EXERCISE AIM:
Format the lines below as a numbered list, leaving out any blank lines.

DATA FOR THE TASK:
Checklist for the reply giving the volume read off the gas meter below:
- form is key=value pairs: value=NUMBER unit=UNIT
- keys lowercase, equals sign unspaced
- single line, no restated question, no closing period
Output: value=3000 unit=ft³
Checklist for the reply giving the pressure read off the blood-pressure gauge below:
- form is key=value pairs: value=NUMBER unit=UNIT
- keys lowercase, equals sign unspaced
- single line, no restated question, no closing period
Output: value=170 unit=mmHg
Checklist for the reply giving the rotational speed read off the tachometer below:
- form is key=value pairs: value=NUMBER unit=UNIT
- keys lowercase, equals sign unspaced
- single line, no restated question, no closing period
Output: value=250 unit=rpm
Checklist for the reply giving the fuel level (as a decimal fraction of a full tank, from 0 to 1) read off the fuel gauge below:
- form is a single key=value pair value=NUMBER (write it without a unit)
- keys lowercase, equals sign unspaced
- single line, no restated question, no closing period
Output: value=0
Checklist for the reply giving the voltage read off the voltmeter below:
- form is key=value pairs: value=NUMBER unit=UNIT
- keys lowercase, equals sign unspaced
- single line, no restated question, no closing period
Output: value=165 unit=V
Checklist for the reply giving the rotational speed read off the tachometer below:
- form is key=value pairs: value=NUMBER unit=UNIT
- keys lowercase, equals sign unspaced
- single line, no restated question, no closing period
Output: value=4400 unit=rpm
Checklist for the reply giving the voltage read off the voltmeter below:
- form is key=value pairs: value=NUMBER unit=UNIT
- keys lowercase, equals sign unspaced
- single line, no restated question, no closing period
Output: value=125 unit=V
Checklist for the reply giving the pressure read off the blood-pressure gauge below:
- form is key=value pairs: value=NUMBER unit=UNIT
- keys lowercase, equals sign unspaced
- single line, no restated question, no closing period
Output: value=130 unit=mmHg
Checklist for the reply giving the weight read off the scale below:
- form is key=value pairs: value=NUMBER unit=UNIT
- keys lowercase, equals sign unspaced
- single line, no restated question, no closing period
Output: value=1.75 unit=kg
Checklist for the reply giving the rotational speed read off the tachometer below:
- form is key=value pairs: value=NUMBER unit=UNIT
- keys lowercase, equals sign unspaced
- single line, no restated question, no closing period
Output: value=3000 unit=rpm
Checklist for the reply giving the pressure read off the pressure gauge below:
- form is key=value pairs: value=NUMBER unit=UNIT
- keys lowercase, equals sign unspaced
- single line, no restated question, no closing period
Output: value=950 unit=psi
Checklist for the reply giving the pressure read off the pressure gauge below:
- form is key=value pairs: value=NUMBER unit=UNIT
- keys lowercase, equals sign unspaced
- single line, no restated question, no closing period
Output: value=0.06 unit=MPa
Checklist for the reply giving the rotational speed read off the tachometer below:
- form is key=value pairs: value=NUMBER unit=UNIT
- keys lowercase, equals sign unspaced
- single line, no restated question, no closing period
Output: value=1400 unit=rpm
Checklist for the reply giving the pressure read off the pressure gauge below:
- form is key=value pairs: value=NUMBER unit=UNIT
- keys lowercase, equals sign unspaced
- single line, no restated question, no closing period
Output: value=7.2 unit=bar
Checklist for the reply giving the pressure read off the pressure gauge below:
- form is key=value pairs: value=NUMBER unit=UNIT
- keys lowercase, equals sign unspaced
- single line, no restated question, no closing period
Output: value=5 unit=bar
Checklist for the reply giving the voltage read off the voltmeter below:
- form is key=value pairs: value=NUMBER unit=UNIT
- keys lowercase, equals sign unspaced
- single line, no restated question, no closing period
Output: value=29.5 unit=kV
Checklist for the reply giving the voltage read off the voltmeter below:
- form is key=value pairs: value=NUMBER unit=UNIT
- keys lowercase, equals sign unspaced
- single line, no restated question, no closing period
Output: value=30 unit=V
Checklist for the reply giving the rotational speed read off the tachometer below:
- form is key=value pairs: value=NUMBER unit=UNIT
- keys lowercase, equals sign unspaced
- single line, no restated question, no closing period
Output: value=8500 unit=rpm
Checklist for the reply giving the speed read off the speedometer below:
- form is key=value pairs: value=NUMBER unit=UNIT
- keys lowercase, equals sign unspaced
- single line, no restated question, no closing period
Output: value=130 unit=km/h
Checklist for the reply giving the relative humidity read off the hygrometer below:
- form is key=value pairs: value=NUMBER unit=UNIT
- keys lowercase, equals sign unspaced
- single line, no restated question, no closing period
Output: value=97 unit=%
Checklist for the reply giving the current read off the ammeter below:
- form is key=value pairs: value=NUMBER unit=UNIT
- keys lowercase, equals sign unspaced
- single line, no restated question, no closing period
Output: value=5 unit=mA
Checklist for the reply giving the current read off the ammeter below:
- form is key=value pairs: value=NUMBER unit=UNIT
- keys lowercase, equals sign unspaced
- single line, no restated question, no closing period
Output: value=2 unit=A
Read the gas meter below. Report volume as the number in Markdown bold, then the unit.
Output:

EXPECTED ANSWER:
1. Checklist for the reply giving the volume read off the gas meter below:
2. - form is key=value pairs: value=NUMBER unit=UNIT
3. - keys lowercase, equals sign unspaced
4. - single line, no restated question, no closing period
5. Output: value=3000 unit=ft³
6. Checklist for the reply giving the pressure read off the blood-pressure gauge below:
7. - form is key=value pairs: value=NUMBER unit=UNIT
8. - keys lowercase, equals sign unspaced
9. - single line, no restated question, no closing period
10. Output: value=170 unit=mmHg
11. Checklist for the reply giving the rotational speed read off the tachometer below:
12. - form is key=value pairs: value=NUMBER unit=UNIT
13. - keys lowercase, equals sign unspaced
14. - single line, no restated question, no closing period
15. Output: value=250 unit=rpm
16. Checklist for the reply giving the fuel level (as a decimal fraction of a full tank, from 0 to 1) read off the fuel gauge below:
17. - form is a single key=value pair value=NUMBER (write it without a unit)
18. - keys lowercase, equals sign unspaced
19. - single line, no restated question, no closing period
20. Output: value=0
21. Checklist for the reply giving the voltage read off the voltmeter below:
22. - form is key=value pairs: value=NUMBER unit=UNIT
23. - keys lowercase, equals sign unspaced
24. - single line, no restated question, no closing period
25. Output: value=165 unit=V
26. Checklist for the reply giving the rotational speed read off the tachometer below:
27. - form is key=value pairs: value=NUMBER unit=UNIT
28. - keys lowercase, equals sign unspaced
29. - single line, no restated question, no closing period
30. Output: value=4400 unit=rpm
31. Checklist for the reply giving the voltage read off the voltmeter below:
32. - form is key=value pairs: value=NUMBER unit=UNIT
33. - keys lowercase, equals sign unspaced
34. - single line, no restated question, no closing period
35. Output: value=125 unit=V
36. Checklist for the reply giving the pressure read off the blood-pressure gauge below:
37. - form is key=value pairs: value=NUMBER unit=UNIT
38. - keys lowercase, equals sign unspaced
39. - single line, no restated question, no closing period
40. Output: value=130 unit=mmHg
41. Checklist for the reply giving the weight read off the scale below:
42. - form is key=value pairs: value=NUMBER unit=UNIT
43. - keys lowercase, equals sign unspaced
44. - single line, no restated question, no closing period
45. Output: value=1.75 unit=kg
46. Checklist for the reply giving the rotational speed read off the tachometer below:
47. - form is key=value pairs: value=NUMBER unit=UNIT
48. - keys lowercase, equals sign unspaced
49. - single line, no restated question, no closing period
50. Output: value=3000 unit=rpm
51. Checklist for the reply giving the pressure read off the pressure gauge below:
52. - form is key=value pairs: value=NUMBER unit=UNIT
53. - keys lowercase, equals sign unspaced
54. - single line, no restated question, no closing period
55. Output: value=950 unit=psi
56. Checklist for the reply giving the pressure read off the pressure gauge below:
57. - form is key=value pairs: value=NUMBER unit=UNIT
58. - keys lowercase, equals sign unspaced
59. - single line, no restated question, no closing period
60. Output: value=0.06 unit=MPa
61. Checklist for the reply giving the rotational speed read off the tachometer below:
62. - form is key=value pairs: value=NUMBER unit=UNIT
63. - keys lowercase, equals sign unspaced
64. - single line, no restated question, no closing period
65. Output: value=1400 unit=rpm
66. Checklist for the reply giving the pressure read off the pressure gauge below:
67. - form is key=value pairs: value=NUMBER unit=UNIT
68. - keys lowercase, equals sign unspaced
69. - single line, no restated question, no closing period
70. Output: value=7.2 unit=bar
71. Checklist for the reply giving the pressure read off the pressure gauge below:
72. - form is key=value pairs: value=NUMBER unit=UNIT
73. - keys lowercase, equals sign unspaced
74. - single line, no restated question, no closing period
75. Output: value=5 unit=bar
76. Checklist for the reply giving the voltage read off the voltmeter below:
77. - form is key=value pairs: value=NUMBER unit=UNIT
78. - keys lowercase, equals sign unspaced
79. - single line, no restated question, no closing period
80. Output: value=29.5 unit=kV
81. Checklist for the reply giving the voltage read off the voltmeter below:
82. - form is key=value pairs: value=NUMBER unit=UNIT
83. - keys lowercase, equals sign unspaced
84. - single line, no restated question, no closing period
85. Output: value=30 unit=V
86. Checklist for the reply giving the rotational speed read off the tachometer below:
87. - form is key=value pairs: value=NUMBER unit=UNIT
88. - keys lowercase, equals sign unspaced
89. - single line, no restated question, no closing period
90. Output: value=8500 unit=rpm
91. Checklist for the reply giving the speed read off the speedometer below:
92. - form is key=value pairs: value=NUMBER unit=UNIT
93. - keys lowercase, equals sign unspaced
94. - single line, no restated question, no closing period
95. Output: value=130 unit=km/h
96. Checklist for the reply giving the relative humidity read off the hygrometer below:
97. - form is key=value pairs: value=NUMBER unit=UNIT
98. - keys lowercase, equals sign unspaced
99. - single line, no restated question, no closing period
100. Output: value=97 unit=%
101. Checklist for the reply giving the current read off the ammeter below:
102. - form is key=value pairs: value=NUMBER unit=UNIT
103. - keys lowercase, equals sign unspaced
104. - single line, no restated question, no closing period
105. Output: value=5 unit=mA
106. Checklist for the reply giving the current read off the ammeter below:
107. - form is key=value pairs: value=NUMBER unit=UNIT
108. - keys lowercase, equals sign unspaced
109. - single line, no restated question, no closing period
110. Output: value=2 unit=A
111. Read the gas meter below. Report volume as the number in Markdown bold, then the unit.
112. Output:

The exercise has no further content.